[Refactor] Formatting output types related to FuseMoE (#5481)

Currently in the Fused MoE module, functions of classes like MoECommMethod and MoETokenDispatcher output data in dictionary or tuple format, which hampers code maintainability, readability, and extensibility. This PR introduces dataclasses for these key output types to address these issues. - vLLM version: v0.13.0 - vLLM main: 5326c89803 --------- Signed-off-by: Jade Zheng <zheng.shoujian@outlook.com>
2025-12-31 14:24:37 +08:00
parent 38570cfeb6
commit 7d5242faca
6 changed files with 155 additions and 212 deletions
--- a/tests/e2e/nightly/single_node/ops/singlecard_ops/test_fused_moe.py
+++ b/tests/e2e/nightly/single_node/ops/singlecard_ops/test_fused_moe.py
@@ -136,10 +136,10 @@ def test_token_dispatcher_with_all_gather(
        expert_map=expert_map,
        apply_router_weight_on_input=apply_router_weight_on_input)

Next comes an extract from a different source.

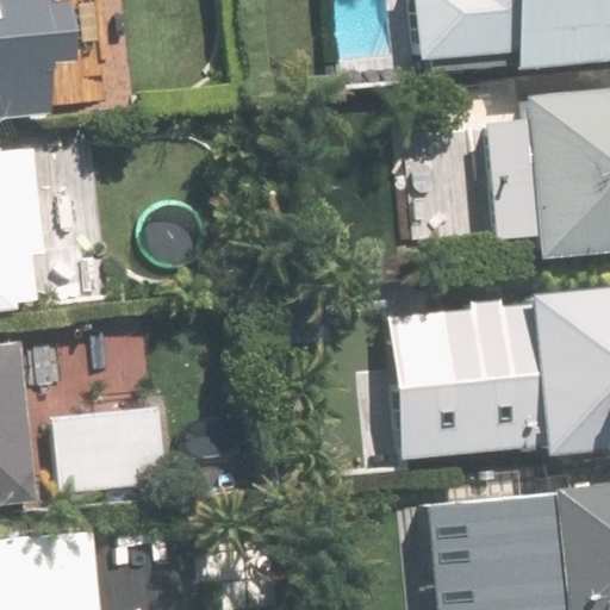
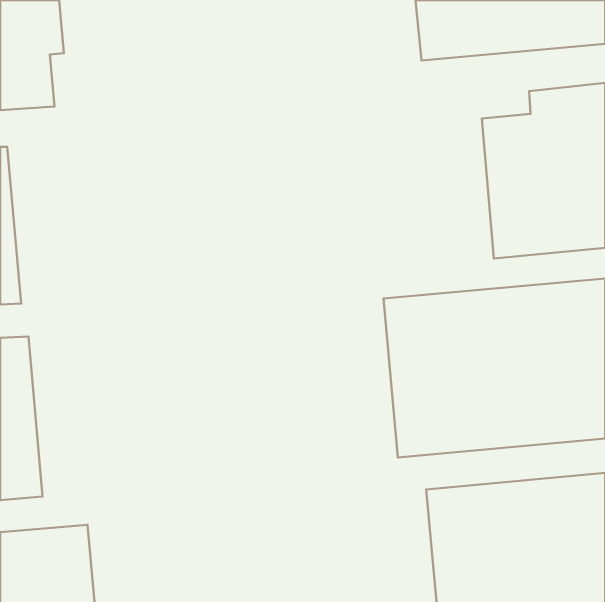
building: [52,411,167,493] -> none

-    sorted_hidden_states = dispatch_output["hidden_states"]
-    group_list = dispatch_output["group_list"]
-    group_list_type = dispatch_output.get("group_list_type", 1)
-    context_metadata = dispatch_output["context_metadata"]
+    sorted_hidden_states = dispatch_output.hidden_states
+    group_list = dispatch_output.group_list
+    group_list_type = dispatch_output.group_list_type
+    context_metadata = dispatch_output.context_metadata

    expert_output = apply_mlp(hidden_states=sorted_hidden_states,
                              w1=w1_local,
@@ -155,7 +155,7 @@ def test_token_dispatcher_with_all_gather(
    torch_output = torch_moe(a, w1, w2, topk_weights, topk_ids, topk,
                             expert_map)

-    torch.testing.assert_close(combined_output,
+    torch.testing.assert_close(combined_output.routed_out,
                               torch_output,
                               atol=4e-2,
                               rtol=1)
@@ -216,11 +216,11 @@ def test_token_dispatcher_with_all_gather_quant(
            apply_router_weight_on_input=apply_router_weight_on_input,
            with_quant=True)

-        sorted_hidden_states = dispatch_output["hidden_states"]
-        group_list = dispatch_output["group_list"]
-        group_list_type = dispatch_output.get("group_list_type", 1)
-        dynamic_scale = dispatch_output["dynamic_scale"]
-        context_metadata = dispatch_output["context_metadata"]
+        sorted_hidden_states = dispatch_output.hidden_states
+        group_list = dispatch_output.group_list
+        group_list_type = dispatch_output.group_list_type
+        dynamic_scale = dispatch_output.dynamic_scale
+        context_metadata = dispatch_output.context_metadata

        expert_output = unified_apply_mlp(hidden_states=sorted_hidden_states,
                                          w1=w1,
@@ -235,7 +235,7 @@ def test_token_dispatcher_with_all_gather_quant(
            hidden_states=expert_output,
            context_metadata=context_metadata,
            bias=None)
-        assert combined_output.shape == (m, k)
+        assert combined_output.routed_out.shape == (m, k)
        gc.collect()
        torch.npu.empty_cache()
        torch.npu.reset_peak_memory_stats()